Multiple theoretical models seek to identify why some locations have more species than others. Our aim was to field test a new model of species organisation, the spatial scaling model (SSM). The SSM relies on the fractal dimension (FD) to explicitly capture spatial heterogeneity in its predictions, including that species richness is a function of FD, patch size and quality. The SSM has previously been applied to systems such as rangeland herbivores and dung beetles, using existing data sets.
FDs describe patterns of complexity, utilizing values between the well-known dimensions of 1, 2 and 3. Numerous methods can calculate FD; box counting is the best known, where squares of increasing size are overlain on a complex pattern. FDs have been calculated previously to describe spatial characteristics (e.g. river sinuosity) but not in such a way as to describe causative patterns in flora and fauna.
We tested the SSM using caddisflies that lay eggs exclusively on rocks that emerge above the water’s surface (emergent rocks). Emergent rocks are a necessary resource for females to lay, with evidence that the number of eggs laid into individual riffles can limit population densities of larvae in streams. This makes it an ideal, if non-traditional, test system for model that was developed with the utilisation of food resources in mind. We surveyed 18 riffles over three rivers in south-eastern Australia, mapping every emergent rock, measuring physical characteristics of the rocks and riffles, and identifying and enumerating all caddisfly egg masses on those rocks.
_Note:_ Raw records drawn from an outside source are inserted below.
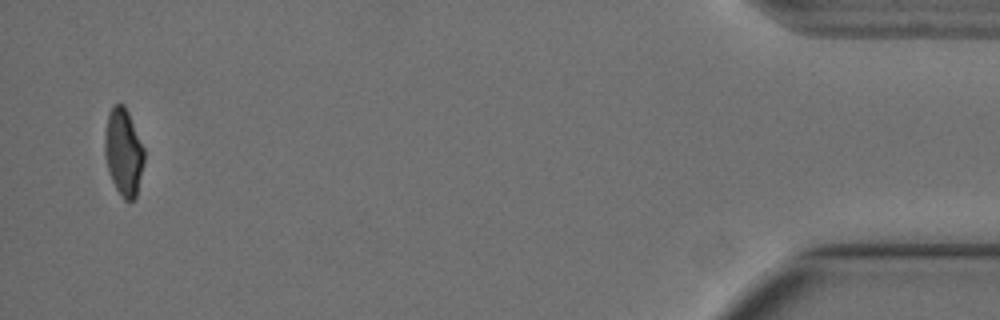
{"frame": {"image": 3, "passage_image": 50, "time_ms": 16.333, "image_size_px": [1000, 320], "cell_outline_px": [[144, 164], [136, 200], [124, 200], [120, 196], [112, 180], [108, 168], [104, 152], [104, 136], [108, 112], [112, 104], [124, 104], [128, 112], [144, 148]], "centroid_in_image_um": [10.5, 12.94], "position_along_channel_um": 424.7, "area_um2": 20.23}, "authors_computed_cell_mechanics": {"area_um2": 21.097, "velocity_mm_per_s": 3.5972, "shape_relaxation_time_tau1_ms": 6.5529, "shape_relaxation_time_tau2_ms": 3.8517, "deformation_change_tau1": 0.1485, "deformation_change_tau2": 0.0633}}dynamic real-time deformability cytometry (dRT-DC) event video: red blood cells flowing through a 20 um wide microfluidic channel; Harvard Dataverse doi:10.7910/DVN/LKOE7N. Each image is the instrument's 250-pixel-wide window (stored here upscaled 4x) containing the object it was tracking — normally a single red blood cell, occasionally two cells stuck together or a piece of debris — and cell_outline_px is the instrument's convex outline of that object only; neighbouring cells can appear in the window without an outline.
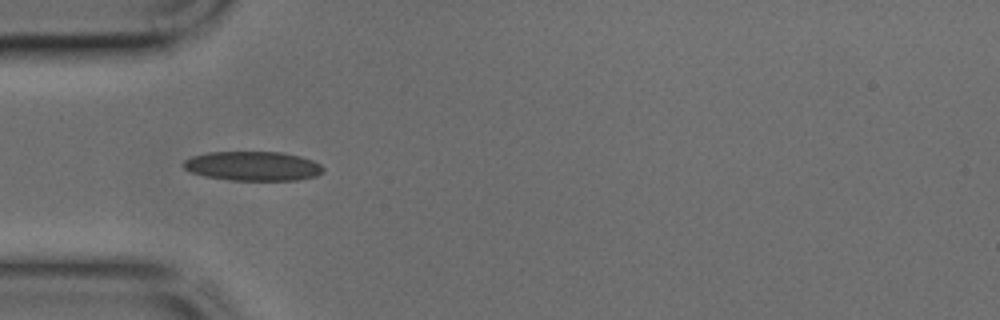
{"species": "common noctule bat (a hibernating species)", "species_latin": "Nyctalus noctula", "temperature_condition": "cold", "stored_images_in_passage": 10, "camera_frame_rate_fps": 3000, "um_per_image_px": 0.085, "animal": {"sex": "male", "body_mass_g": 17.9, "forearm_length_mm": 54.2}, "frame": {"image": 1, "passage_image": 1, "time_ms": 0.0, "image_size_px": [1000, 320], "cell_outline_px": [[324, 172], [316, 176], [300, 180], [232, 180], [204, 176], [192, 172], [184, 168], [180, 164], [184, 160], [192, 156], [208, 152], [280, 152], [300, 156], [312, 160], [320, 164], [324, 168]], "centroid_in_image_um": [21.5, 14.11], "position_along_channel_um": 63.5, "area_um2": 23.99}}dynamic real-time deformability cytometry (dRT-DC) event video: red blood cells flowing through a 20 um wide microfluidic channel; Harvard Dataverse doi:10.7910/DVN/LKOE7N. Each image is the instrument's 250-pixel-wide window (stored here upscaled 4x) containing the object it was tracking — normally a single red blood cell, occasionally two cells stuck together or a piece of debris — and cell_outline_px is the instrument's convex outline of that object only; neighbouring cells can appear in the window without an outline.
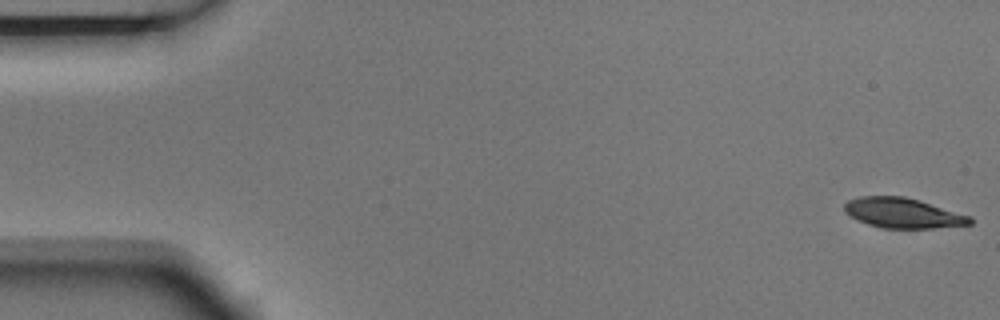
{"species": "Egyptian fruit bat (a non-hibernating species)", "species_latin": "Rousettus aegyptiacus", "temperature_condition": "room temperature", "stored_images_in_passage": 5, "camera_frame_rate_fps": 3000, "um_per_image_px": 0.085, "animal": {"sex": "male"}, "frame": {"image": 1, "passage_image": 1, "time_ms": 0.0, "image_size_px": [1000, 320], "cell_outline_px": [[972, 224], [932, 228], [880, 228], [856, 220], [848, 216], [844, 212], [844, 204], [848, 200], [860, 196], [904, 196], [920, 200], [972, 216]], "centroid_in_image_um": [76.72, 18.1], "position_along_channel_um": 8.3, "area_um2": 22.25}}
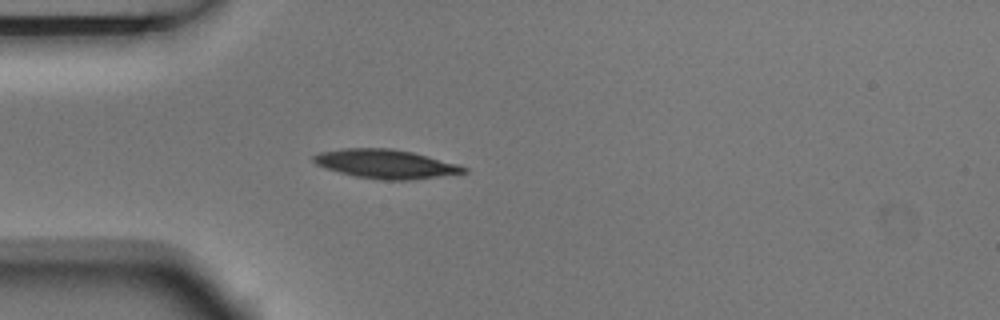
{"frame": {"image": 2, "passage_image": 5, "time_ms": 1.333, "image_size_px": [1000, 320], "cell_outline_px": [[468, 172], [412, 180], [380, 180], [356, 176], [324, 168], [316, 164], [312, 160], [312, 156], [320, 152], [340, 148], [392, 148], [412, 152], [456, 164], [468, 168]], "centroid_in_image_um": [32.75, 13.93], "position_along_channel_um": 52.3, "area_um2": 25.26}}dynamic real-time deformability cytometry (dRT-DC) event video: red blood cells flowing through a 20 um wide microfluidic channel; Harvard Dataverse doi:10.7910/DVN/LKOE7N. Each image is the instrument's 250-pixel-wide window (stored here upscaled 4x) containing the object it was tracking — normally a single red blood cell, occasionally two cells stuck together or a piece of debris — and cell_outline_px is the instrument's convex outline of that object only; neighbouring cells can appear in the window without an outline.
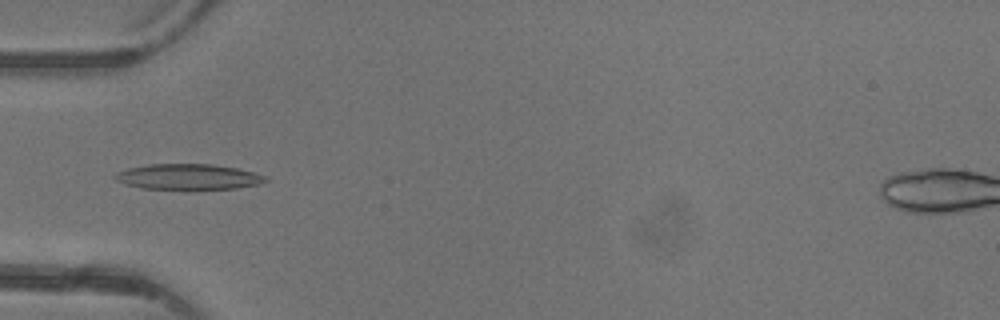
{"species": "common noctule bat (a hibernating species)", "species_latin": "Nyctalus noctula", "temperature_condition": "warm", "stored_images_in_passage": 5, "camera_frame_rate_fps": 3000, "um_per_image_px": 0.085, "animal": {"sex": "female"}, "frame": {"image": 1, "passage_image": 4, "time_ms": 3.667, "image_size_px": [1000, 320], "cell_outline_px": [[268, 180], [260, 184], [236, 188], [192, 192], [140, 188], [116, 180], [116, 172], [128, 168], [148, 164], [212, 164], [236, 168], [268, 176]], "centroid_in_image_um": [16.04, 15.07], "position_along_channel_um": 69.0, "area_um2": 23.35}}
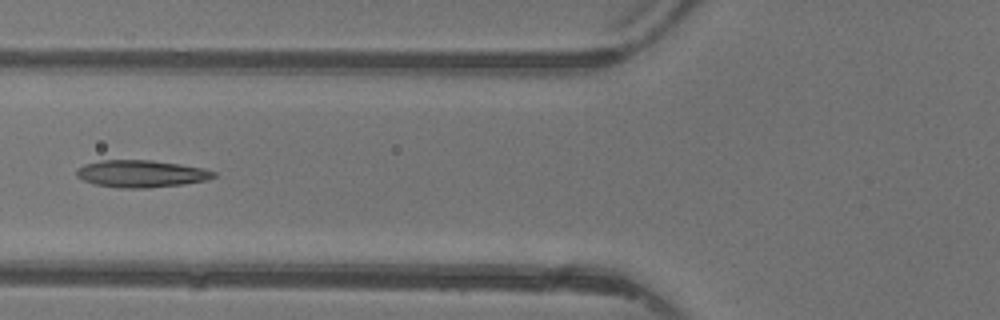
{"frame": {"image": 2, "passage_image": 5, "time_ms": 4.667, "image_size_px": [1000, 320], "cell_outline_px": [[216, 176], [208, 180], [184, 184], [148, 188], [120, 188], [96, 184], [84, 180], [76, 176], [76, 168], [84, 164], [100, 160], [152, 160], [180, 164], [204, 168], [216, 172]], "centroid_in_image_um": [12.01, 14.76], "position_along_channel_um": 113.8, "area_um2": 21.85}}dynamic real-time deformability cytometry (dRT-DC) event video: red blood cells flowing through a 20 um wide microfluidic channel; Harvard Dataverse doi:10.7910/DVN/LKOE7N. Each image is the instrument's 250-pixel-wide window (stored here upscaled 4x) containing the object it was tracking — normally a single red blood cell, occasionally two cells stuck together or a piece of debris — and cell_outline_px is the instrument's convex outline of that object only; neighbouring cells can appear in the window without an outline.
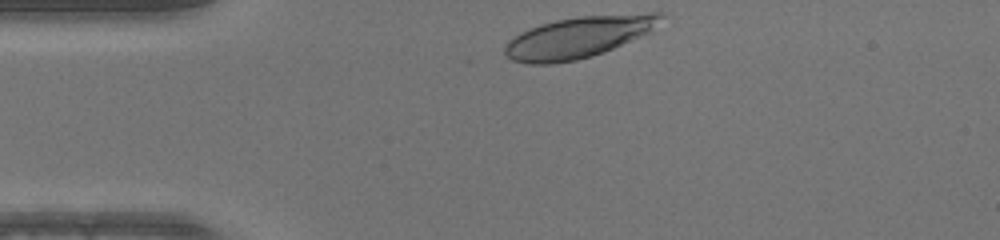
{"species": "human", "species_latin": "Homo sapiens", "temperature_condition": "warm", "stored_images_in_passage": 31, "camera_frame_rate_fps": 3000, "um_per_image_px": 0.085, "donor": {"sex": "male"}, "frame": {"image": 1, "passage_image": 1, "time_ms": 0.0, "image_size_px": [1000, 240], "cell_outline_px": [[664, 16], [652, 32], [604, 52], [592, 56], [576, 60], [552, 64], [528, 64], [512, 60], [504, 52], [504, 44], [508, 40], [520, 32], [528, 28], [540, 24], [556, 20], [580, 16], [648, 12], [664, 12]], "centroid_in_image_um": [49.2, 3.15], "position_along_channel_um": 35.8, "area_um2": 38.03}}
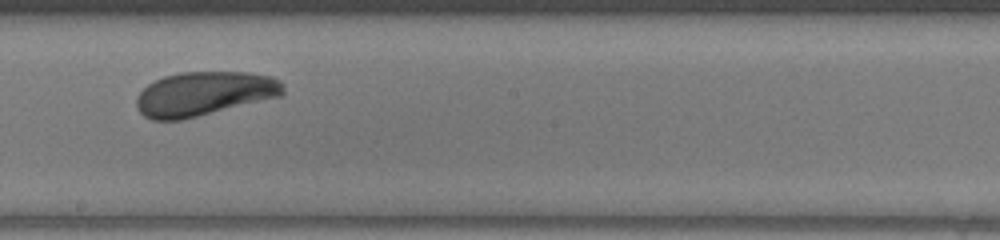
{"frame": {"image": 2, "passage_image": 18, "time_ms": 5.667, "image_size_px": [1000, 240], "cell_outline_px": [[284, 96], [180, 120], [152, 120], [144, 116], [136, 108], [136, 96], [148, 84], [164, 76], [180, 72], [248, 72], [272, 76], [280, 80], [284, 84]], "centroid_in_image_um": [17.38, 7.96], "position_along_channel_um": 230.8, "area_um2": 38.03}}
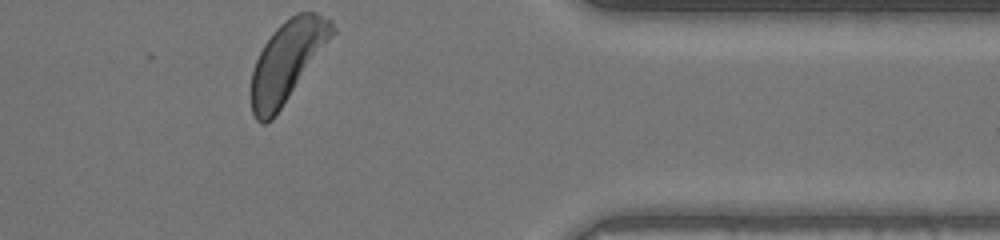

We found that emergent rocks in streams are fractal at both the riffle (ms) and reach scale (kms). At the reach scale, FDs calculated using an entropy method varied between 0.63 and 1.55, with variations correlated with physical characteristics such as rock shape in the channel and the length of stretches of channel with few emergent rocks. In comparison, FDs calculated using the box-count method were similar, ranging from 0.76 and 1.46, but were poorly correlated with the entropy FD. The ranking of individual reaches varied between the two methods. Thus, the method of calculating FD had large impacts on the result. Given that calculating FDs involved numerous expert judgements, the lack of consistency among the methods potentially presents a major barrier to the objective application of the SSM. That is, depending on how the FDs are calculated, the goodness of fit of the model as a predictor of species richness changes. As a result, we conclude that applying species assembly models such as the SSM requires additional development.